Supplied passage:
══════════════════════════════
One year, Santa deviated from his usual routine. I must have been around… 9? (Sisters at 6 and at 3 years then.) I woke early on Christmas morning – super early – and there was… something heavy on my legs. I quietly turned on my light and discovered my Christmas stocking was there, at the foot of my bed! OMG OMG! Santa had come!! I went to my parent’s bedroom and tried to wake my Dad and tell him… he woke only enough, and only long enough, to tell me to “go back to bed for a little while” and that I could open my stocking quietly, and enjoy that. “Santa must have known your Mom and I want to sleep in a bit.” (“Sleep in” my ass; they’d probably just barely dropped off to sleep at that point! LOL) So, I did go back to my bed, and crawled back into the warm blankets. I started joyfully exploring the sweets and toys in my stocking as quietly as I could; it was stuffed almost to bursting. My sister woke minutes later, and came into my room (seeing the light under the door, probably) and excitedly told me about their stockings, on their beds, too. I passed on the encouragement to enjoy those, in bed. I think we were all still happily playing, nibbling chocolates, and enjoying our quiet holiday when my parents woke later (still properly early, but closer to something like 7 a.m.). It was splendid! It happened that way every year after. For me, it made stockings singularly important to the holiday in a whole new way.

Thanks for the magic, Mom & Dad. I haven’t forgotten.

Santa’s flying over Pakistan, apparently. This cup of coffee is almost gone. The rain continues to fall. Merry Giftmas. Here’s wishing you the happiest of holidays, however you choose to celebrate.

The frown finally lifted. My jaw finally unclenched. My sheer-force-of-will pleasantness in meetings eventually resolved to simply being pleasant. I let go of being angry, in favor of feeling angry, which eventually let me look beyond my angry feelings to my hurt feelings, and then eventually to just letting shit go. Now? I guess I’m “quietly over it”, and it’s enough. Ideally, small things stay small. It’s not always easy to see that through from intention to outcome. It takes practice.

Neither societies nor relationships are (ever) “perfect”, not really; both are made up of human beings who are themselves entirely “human” in all the error-prone meanings of that word, and compounded by the very (very) subjective nature of our individual experiences. Hell, it’s not even a given that we’re all “doing our best” – or that any one of us is capable of a personal best of sufficient real-world value in any objective way. It’s an inefficient system, at best.
══════════════════════════════
[Collected data]
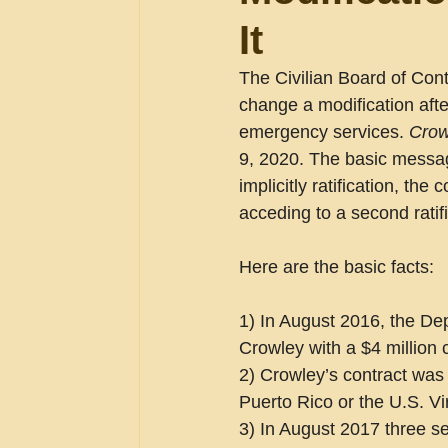
It
The Civilian Board of Con
change a modification after
emergency services. 
Crow
9, 2020. The basic message
implicitly ratification, th
acceding to a second ratifi
Here are the basic facts:
1) In August 2016, the De
Crowley with a $4 million 
2) Crowley’s contract was t
Puerto Rico or the U.S. Vi
3) In August 2017 three se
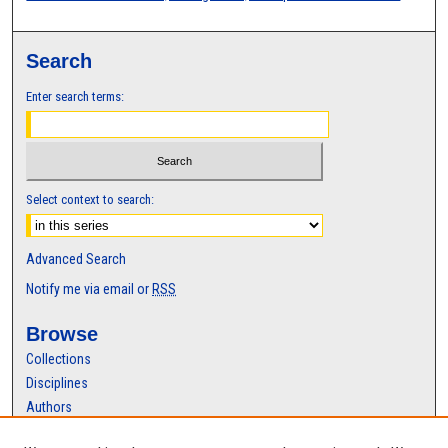
Search
Enter search terms:
Select context to search:
Advanced Search
Notify me via email or
RSS
Browse
Collections
Disciplines
Authors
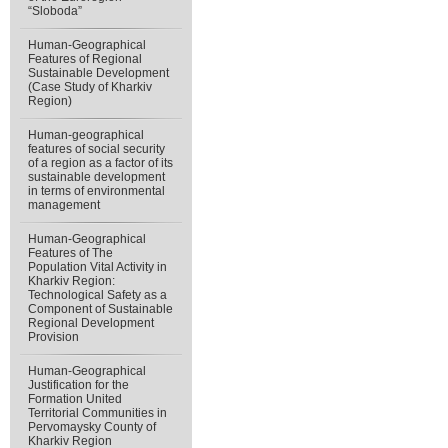
“Sloboda”
Human-Geographical
Features of Regional
Sustainable Development
(Case Study of Kharkiv
Region)
Human-geographical
features of social security
of a region as a factor of its
sustainable development
in terms of environmental
management
Human-Geographical
Features of The
Population Vital Activity in
Kharkiv Region:
Technological Safety as a
Component of Sustainable
Regional Development
Provision
Human-Geographical
Justification for the
Formation United
Territorial Communities in
Pervomaysky County of
Kharkiv Region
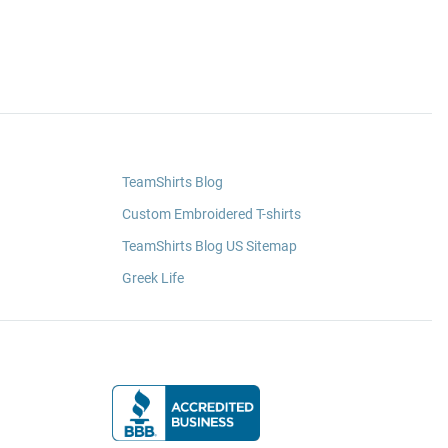
TeamShirts Blog
Custom Embroidered T-shirts
TeamShirts Blog US Sitemap
Greek Life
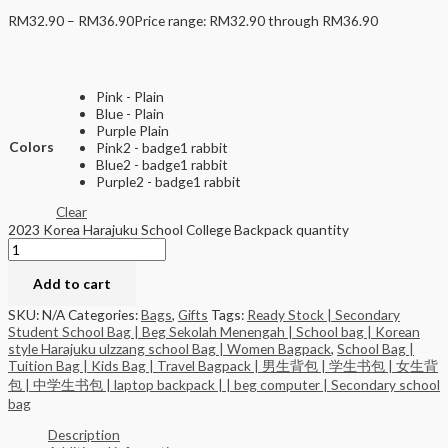
RM
32.90
–
RM
36.90
Price range: RM32.90 through RM36.90
Pink - Plain
Blue - Plain
Purple Plain
Colors
Pink2 - badge1 rabbit
Blue2 - badge1 rabbit
Purple2 - badge1 rabbit
Clear
2023 Korea Harajuku School College Backpack quantity
Add to cart
SKU:
N/A
Categories:
Bags
,
Gifts
Tags:
Ready Stock | Secondary
Student School Bag | Beg Sekolah Menengah | School bag | Korean
style Harajuku ulzzang school Bag | Women Bagpack
,
School Bag |
Tuition Bag | Kids Bag | Travel Bagpack | 男生背包 | 学生书包 | 女生背
包 | 中学生书包 | laptop backpack | | beg computer | Secondary school
bag
Description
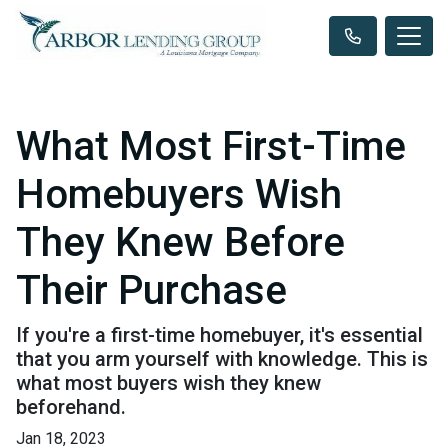
What Most First-Time
Homebuyers Wish
They Knew Before
Their Purchase
If you're a first-time homebuyer, it's essential
that you arm yourself with knowledge. This is
what most buyers wish they knew
beforehand.
Jan 18, 2023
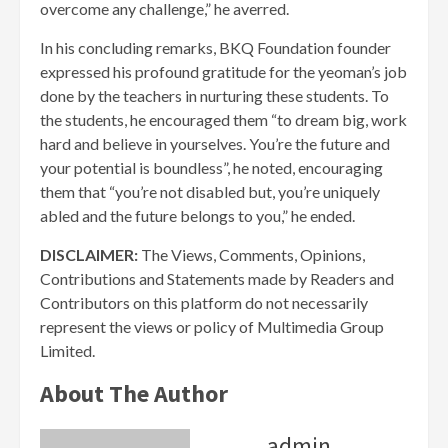
overcome any challenge,” he averred.
In his concluding remarks, BKQ Foundation founder
expressed his profound gratitude for the yeoman’s job
done by the teachers in nurturing these students. To
the students, he encouraged them “to dream big, work
hard and believe in yourselves. You’re the future and
your potential is boundless”, he noted, encouraging
them that “you’re not disabled but, you’re uniquely
abled and the future belongs to you,” he ended.
DISCLAIMER:
The Views, Comments, Opinions,
Contributions and Statements made by Readers and
Contributors on this platform do not necessarily
represent the views or policy of Multimedia Group
Limited.
About The Author
admin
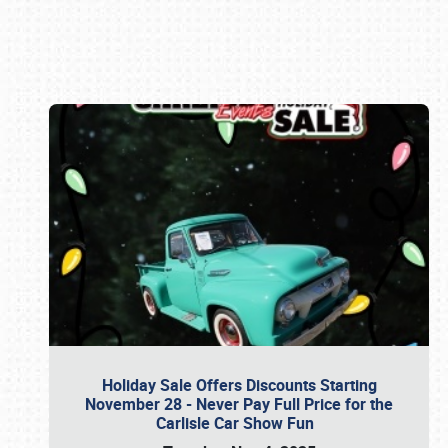
Book online or call (800) 216-1876
Holiday Sale Offers Discounts Starting
November 28 - Never Pay Full Price for the
Carlisle Car Show Fun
══════════════════════════════
Exercise details: In the passage's Christmas memory, where was the stocking found that early morning? The data has nothing to do with the passage.

Answer space: At the foot of the bed.